Nitekim Türk hâkim sınıflarının temsilcileri de bu durumu görüp dış politikada ABD-AB’ci çizgide durduğunu göstermek zorunda kaldılar. Bu doğrultuda son dönemde Mısır, S. Arabistan, İsrail gibi ülkelerle ilişkilerin düzeltilmeye çalışılması, İhvan’a verilen desteğin çekileceğine ilişkin işretler verilmesi ve Yunanistan’la masaya oturmak gibi ABD ve bazı AB devletlerinin talep ettiği birçok adım da atıldı. Aynı süreçte RTE-AKP’nin söylemleri değişmeye başlamış, sahte anti-Amerikancı söylemlere son verilerek ABD ve AB’ye sıcak mesajlar verilmeye başlanmıştı. NATO zirvesi kapsamında gerçekleşen Erdoğan Biden görüşmesinden çıkan sonuçlar TC’nin dış politikadaki U dönüşüne tam gaz devam edeceğinin açık bir göstergesidir. Zaten RTE ABD ve AB’nin güvenini yeniden kazanmak adına zirve boyunca ne kadar NATO’cu olduğunu ispatlamaya çalışmış, ittifakı Karadeniz’den Ortadoğu’ya geniş bir bölgede daha aktif olmaya çağırmıştır. Aynı amaçla Biden ile görüşmesinde Rusya ve Çin’den uzaklaşacağının ve iyi bir uşak olacağının da garantisini verdiği anlaşılmaktadır. ABD ve AB’nin çekilmek zorunda kaldığı Afganistan’da NATO’nun jandarması olarak kalmak istemesinin başka bir anlamı yoktur. ABD de bu gönüllü taşeronluk istemini memnuniyetle karşılamıştır. Bu doğrultuda ABD’nin TC’yi Ukrayna gibi NATO’nun Rusya ile karşı karşıya geldiği alanlarda daha aktif olmaya teşvik edeceği söylenebilir.
Bununla birlikte TC her ne kadar NATO adına Afganistan’da kalmaya niyetlense de Taliban bunu kabul etmediğini açıklamıştır. Dolayısıyla ABD ve Rusya gibi emperyalist güçlerin dahi işgal etmekte zorlandığı, büyük kayıplar vererek geri çekildiği Afganistan’ın TC için büyük bir cehennem olma potansiyeli taşıdığı açıktır. Diğer yandan Erdoğan’ın tekrar güçlü bir şekilde ABD’ye biat etmesi iç politikaya da etki edecektir. Bu balı başına farklı analiz edilmesi gerekli kıldığı işçin girmiyoruz.
SALDIRIYA HAZIRLANANLARA KARŞI DİRENİŞE HAZIRLANALIM
ABD emperyalizmi küresel hegemonyasını yeniden tesis etmek için elindeki tüm imkânları seferber ederek yeni bir saldırı dalgası başlatmaya niyetlenmektedir.
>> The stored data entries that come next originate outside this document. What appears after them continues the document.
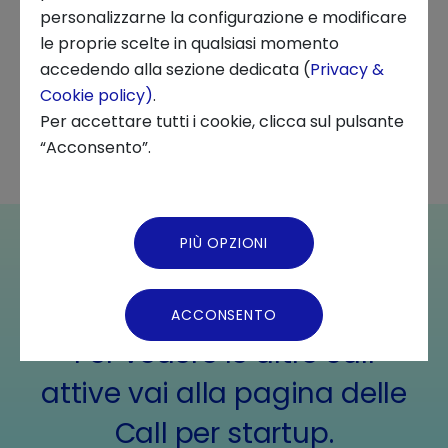
Scaduto il 3 Settembre 2024
personalizzarne la configurazione e modificare
le proprie scelte in qualsiasi momento
Milano, IT
Chi siamo
accedendo alla sezione dedicata (
Privacy &
Cookie policy)
.
CANDIDATI
News ed Eventi
Per accettare tutti i cookie, clicca sul pulsante
“Acconsento”.
Podcast
STARTUP, INNOVATION CENTER, CALL
Video Gallery
PIÙ OPZIONI
Questa edizione del bando è
Virtual Tour
terminata.
ACCONSENTO
Per vedere le altre call
attive vai alla pagina delle
Call per startup.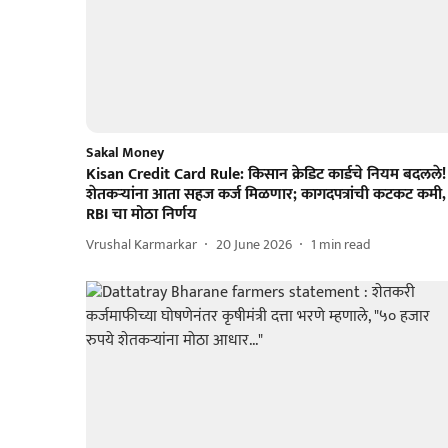
Sakal Money
Kisan Credit Card Rule: किसान क्रेडिट कार्डचे नियम बदलले!
शेतकऱ्यांना आता सहज कर्ज मिळणार; कागदपत्रांची कटकट कमी,
RBI चा मोठा निर्णय
Vrushal Karmarkar
20 June 2026
1
min read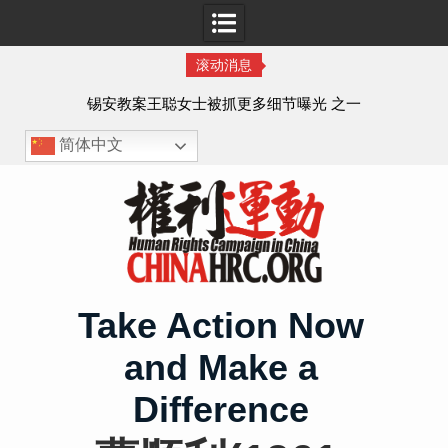
滚动消息
法的
锡安教案王聪女士被抓更多细节曝光 之一
简体中文
Skip
to
content
Take Action Now
and Make a
Difference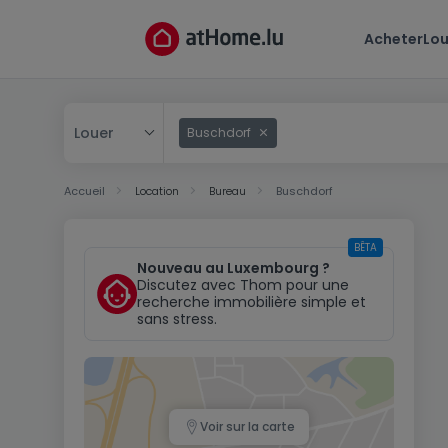
Acheter
Lou
Louer
Buschdorf
Acheter
Accueil
Location
Bureau
Buschdorf
Louer
BÊTA
Nouveau au Luxembourg ?
Discutez avec Thom pour une
recherche immobilière simple et
sans stress.
Voir sur la carte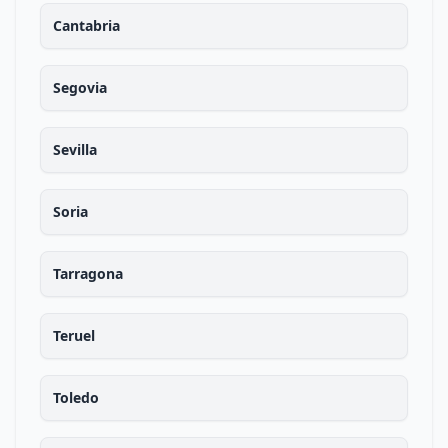
Cantabria
Segovia
Sevilla
Soria
Tarragona
Teruel
Toledo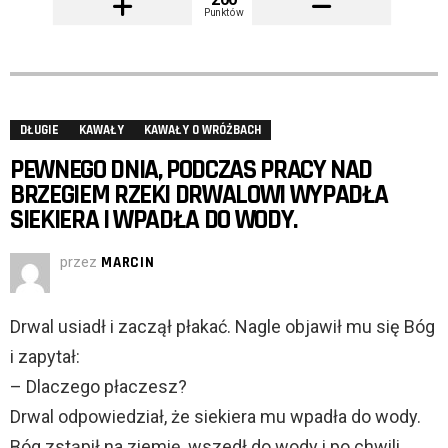
Punktów
DŁUGIE
KAWAŁY
KAWAŁY O WRÓŻBACH
PEWNEGO DNIA, PODCZAS PRACY NAD
BRZEGIEM RZEKI DRWALOWI WYPADŁA
SIEKIERA I WPADŁA DO WODY.
przez
MARCIN
Drwal usiadł i zaczął płakać. Nagle objawił mu się Bóg
i zapytał:
– Dlaczego płaczesz?
Drwal odpowiedział, że siekiera mu wpadła do wody.
Bóg zstąpił na ziemię, wszedł do wody i po chwili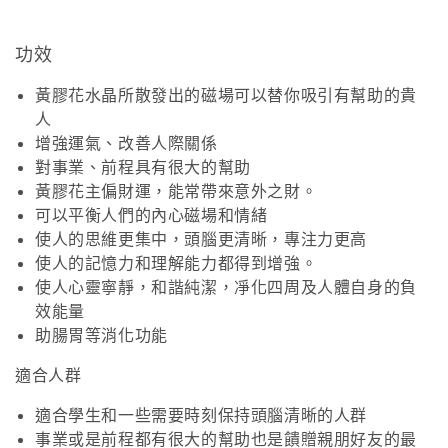
功效
黃膠花水晶所散發出的磁場可以替你吸引有幫助的貴
人
增強運氣、改善人際關係
對事業、前程具有很大的幫助
黃膠花主偏財運，能常帶來意外之財。
可以平衡人們的內心磁場和情緒
使人的思維更集中，頭腦更清晰，專注力更高
使人的記憶力和理解能力都得到增強。
使人心靈寧靜，和諧純潔，凈化四周及人體自身的負
效能量
助腸胃等消化功能
適合人群
適合學生和一些需要時刻保持頭腦清晰的人群
事業或是前程都有很大的幫助也是饋贈親朋好友的最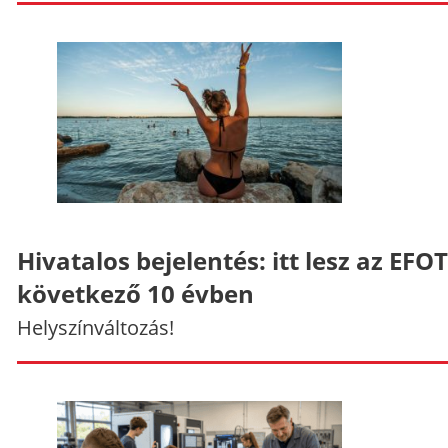
Hivatalos bejelentés: itt lesz az EFO
következő 10 évben
Helyszínváltozás!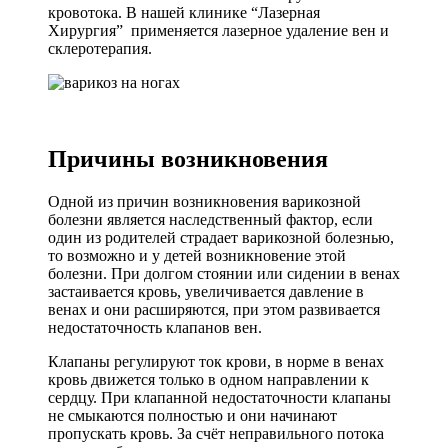
кровотока. В нашей клинике “Лазерная
Хирургия” применяется лазерное удаление вен и
склеротерапия.
Причины возникновения
Одной из причин возникновения варикозной
болезни является наследственный фактор, если
один из родителей страдает варикозной болезнью,
то возможно и у детей возникновение этой
болезни. При долгом стоянии или сидении в венах
застаивается кровь, увеличивается давление в
венах и они расширяются, при этом развивается
недостаточность клапанов вен.
Клапаны регулируют ток крови, в норме в венах
кровь движется только в одном направлении к
сердцу. При клапанной недостаточности клапаны
не смыкаются полностью и они начинают
пропускать кровь. За счёт неправильного потока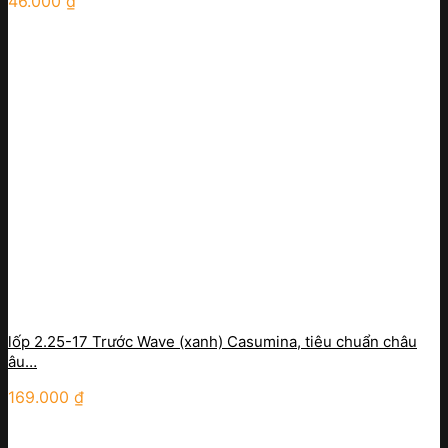
46.000
₫
lốp 2.25-17 Trước Wave (xanh) Casumina, tiêu chuẩn châu
âu…
169.000
₫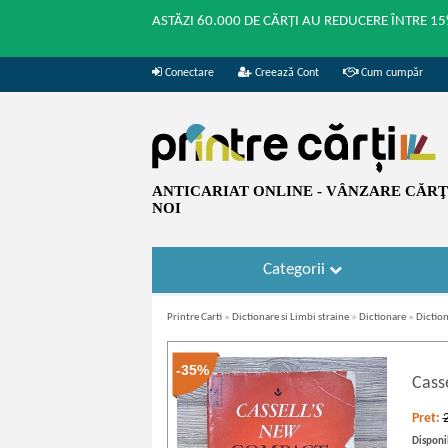
ASTĂZI 60.000 DE CĂRȚI AU REDUCERE ÎNTRE 15
Conectare
Creează Cont
Cum cumpăr
ANTICARIAT ONLINE - VÂNZARE CĂRŢI
NOI
Categorii
Printre Carti
»
Dictionare si Limbi straine
»
Dictionare
»
Diction
-35%
Cass
Pret:
Disponib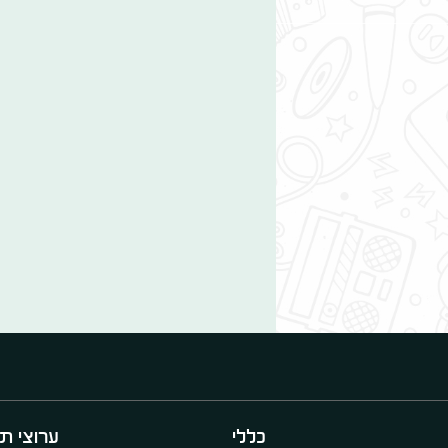
כללי
ערוצי תו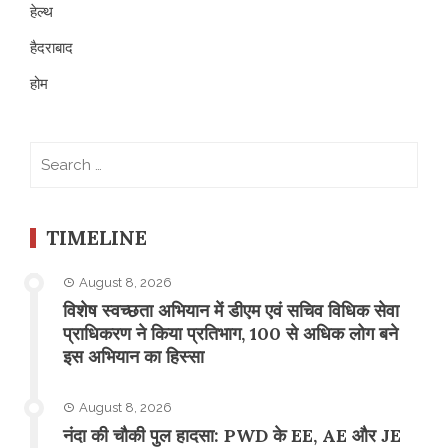
हेल्थ
हैदराबाद
होम
Search
for:
TIMELINE
August 8, 2026
विशेष स्वच्छता अभियान में डीएम एवं सचिव विधिक सेवा
प्राधिकरण ने किया प्रतिभाग, 100 से अधिक लोग बने
इस अभियान का हिस्सा
August 8, 2026
नंदा की चौकी पुल हादसा: PWD के EE, AE और JE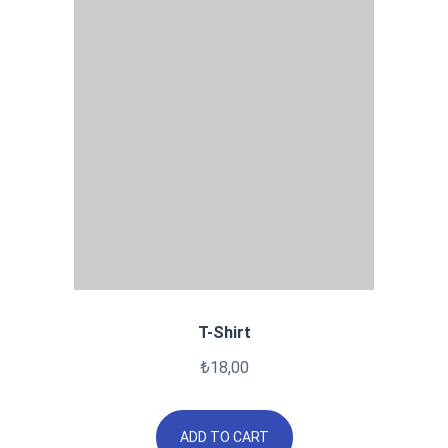
T-Shirt
₺
18,00
ADD TO CART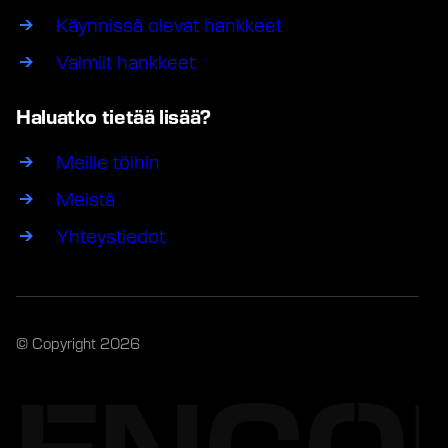
Käynnissä olevat hankkeet
Valmiit hankkeet
Haluatko tietää lisää?
Meille töihin
Meistä
Yhteystiedot
© Copyright 2026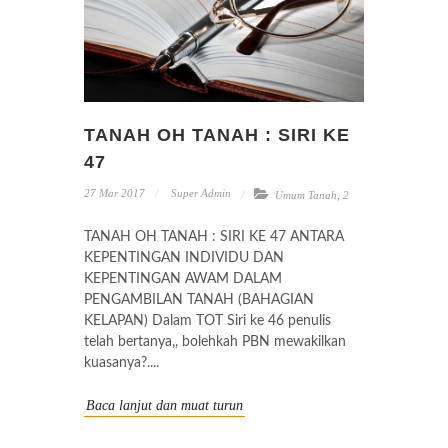
TANAH OH TANAH : SIRI KE
47
27 Mar 2017
Super Admin
Umum Tanah
,
2
TANAH OH TANAH : SIRI KE 47 ANTARA
KEPENTINGAN INDIVIDU DAN
KEPENTINGAN AWAM DALAM
PENGAMBILAN TANAH (BAHAGIAN
KELAPAN) Dalam TOT Siri ke 46 penulis
telah bertanya,, bolehkah PBN mewakilkan
kuasanya?....
Baca lanjut dan muat turun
Bu yeni saldırı konseptinde dünya halklarının baş düşmanı NATO yine başrolde olacaktır. Ancak ABD emperyalizmi ne kadar çabalarsa çabalasın sistem içindeki üstün konumunu kısa ve orta vadede korusa da uzun vadede hegemonyasını sürdürebilmesi mümkün görünmemektedir. Kapitalizmin eşitsiz gelişim yasası nedeniyle ABD güç kaybederken rakipleri güçlenmektedir. Ne var ki ABD’nin bu hamlelerini en belirgin sonucu yeni bir emperyalist paylaşım savaşı olasılığını hızla yakınlaştırmış olmasıdır. Bu sistemde emperyalistler arası güçler dengesi bir kere bozulduğunda paylaşım savaşları da kaçınılmaz hale gelmektedir. Kimse emperyalist iki tarafta da nükleer silah varken savaş olmaz söylemlerine kanmamalıdır. Şu ya da bu emperyalist kazanacağını düşündüğü an nükleer bir savaş başlatmaktan geri durmaz. Bu olasılığı ortadan kaldırabilecek yegâne güç proletaryanın önderliğinde savaşacak dünya halklarıdır. Dünya halkları örgütlenip emperyalist-kapitalist sistemi yıkmadığı sürece halkların yaşamını cehenneme çevirecek emperyalist paylaşım savaşlarını önlemek mümkün değildir.